Vórtx recebe autorização do Banco Central e esquenta competição entre fintechs de infra de crédito

Com a licença de SCD, a infratech integrará soluções de 'credit as a service' (CaaS) ao seu portfólio, diz o CEO Juliano Cornacchia

A Vórtx, fintech de infraestrutura para o mercado financeiro e de capitais, acaba de receber a licença de Sociedade de Crédito Direto (SCD). A autorização para funcionamento pelo Banco Central (BC) saiu nesta sexta-feira (15) no Diário Oficial da União. 

Na prática, o aval para operar como fintech de crédito regulada pelo BC amplia o leque de atuação da infratech. Em outras palavras, completa o chamado “ciclo do crédito”. Isso porque a Vórtx já tem autorização como distribuidora de valores e títulos mobiliários (DTVM), administradora, custodiante, escriturador e agente fiduciário. 

Em nota enviada em primeira mão ao Finsiders, a empresa informa que integrará ao seu portfólio soluções de ‘credit as a service’ (CaaS) para outras empresas que queiram atuar como bancos ou operadoras de crédito. “Tais soluções incluem infraestrutura de sistemas de cobrança, originação financiamentos, abertura de contas, pagamentos, emissões de cartão de crédito, entre outras”, afirma a companhia.

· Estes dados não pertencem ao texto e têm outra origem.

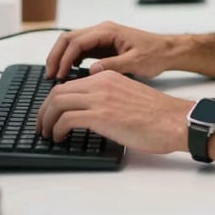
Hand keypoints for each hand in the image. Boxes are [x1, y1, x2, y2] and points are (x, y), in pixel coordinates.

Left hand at [36, 70, 191, 152]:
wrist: (173, 120)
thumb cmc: (157, 114)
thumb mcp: (128, 95)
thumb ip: (108, 97)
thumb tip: (91, 113)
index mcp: (108, 76)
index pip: (70, 84)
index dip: (54, 101)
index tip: (51, 114)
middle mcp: (101, 82)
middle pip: (58, 91)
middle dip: (44, 110)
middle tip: (42, 126)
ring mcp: (100, 98)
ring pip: (57, 103)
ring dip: (46, 120)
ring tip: (47, 134)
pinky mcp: (101, 115)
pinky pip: (66, 119)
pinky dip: (57, 129)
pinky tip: (61, 138)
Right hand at [45, 21, 172, 79]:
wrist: (167, 51)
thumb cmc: (155, 54)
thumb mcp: (136, 62)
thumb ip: (114, 65)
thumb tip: (92, 70)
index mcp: (108, 31)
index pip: (77, 41)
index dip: (65, 58)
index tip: (59, 76)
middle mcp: (102, 30)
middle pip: (69, 38)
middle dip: (57, 56)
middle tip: (50, 76)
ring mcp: (102, 37)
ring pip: (72, 43)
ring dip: (62, 58)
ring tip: (55, 77)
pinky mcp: (103, 46)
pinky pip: (81, 50)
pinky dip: (71, 60)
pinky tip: (68, 74)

“As operações de securitização serão infinitamente mais rápidas e simples. O agente fiduciário é responsável por calcular e divulgar o preço dos papéis. Se a CCB que é lastro desse papel nasce aqui, tudo ficará mais rápido”, explica Juliano Cornacchia, cofundador e CEO da Vórtx. “Nossa proposta não é ir para ‘mar aberto’ com esse serviço, e sim atender a todos os clientes que já estão conectados conosco.”

Atualmente, com seu ecossistema, a Vórtx atende mais de 300 fundos com cerca de R$ 40 bilhões em patrimônio líquido (PL). Em dívida corporativa, são mais de 5 mil séries de papéis que somam aproximadamente R$ 650 bilhões. Toda essa cadeia consome os serviços de crédito de outros players do mercado. “Temos mais de 1 mil companhias conectadas aqui dentro que são nosso foco de atuação. Ou seja, é um mercado muito grande a ser explorado”, diz o CEO.

Movimentos

Em outra frente, a fintech trabalha com tokenização por meio da Vórtx QR Tokenizadora, uma joint-venture com a QR Capital no âmbito do sandbox da Comissão de Valores Mobiliários (CVM).

Desde a fundação, em 2015, a Vórtx também vem fazendo aquisições e investimentos para complementar suas soluções e entrar em novos segmentos. Em 2019, comprou Vosasys BCInf, de soluções para o mercado financeiro. Dois anos depois, adquiriu a Simplific Pavarini. Há cerca de um ano, fechou a compra do Basement, plataforma de gestão de capables e programa de stock options. Já em maio deste ano, adquiriu a plataforma de cursos e conteúdo Capital Aberto

A infratech fez, ainda, aportes em três companhias: Investtools, que desenvolve tecnologia para gestores de investimento; Preparo, startup de contratações e recrutamentos; e Parfin, plataforma de infraestrutura para investimento em criptoativos.

Mercado

A autorização da SCD da Vórtx ocorre num momento de acirrada disputa na arena de backoffice e infraestrutura de crédito e mercado de capitais. A QI Tech, que começou pelo caminho inverso sendo a primeira SCD a operar, comprou no mês passado a tradicional corretora Singulare, especializada em FIDCs. Neste ano, também lançou o que chama de ‘DTVM as a service’, após receber aprovação de BC, CVM e Anbima.

A mineira Kanastra, por sua vez, nasceu em janeiro de 2022 com a proposta de simplificar e automatizar o ‘backoffice’ para produtos alternativos, como FIDCs, FIPs e veículos de securitização, como CRIs e CRAs. Além das licenças de gestora, administradora e securitizadora junto à CVM, a startup já tem aval do BC para também funcionar como SCD. 

“Também tem a tese dos players que estão desenvolvendo formas de trazer essa prática para um novo contexto tokenizado, dando um salto do ponto de vista de eficiência e custos. Liqi e Bloxs são alguns exemplos”, diz Bruno Diniz, especialista em inovação financeira e sócio da consultoria Spiralem.

SCDs também crescem

A figura de SCD, vale lembrar, é um dos modelos de negócio de fintech de crédito regulamentado pelo Banco Central em 2018, junto com a Sociedade de Empréstimo entre Pessoas (SEP). Ao todo, são 115 as SCDs autorizadas e outras 12 SEPs, de acordo com os dados disponíveis no site do BC.

Quem também recebeu aval para operar recentemente foi a Conta Simples, fintech de gestão de despesas que disputa mercado com a Clara, por exemplo.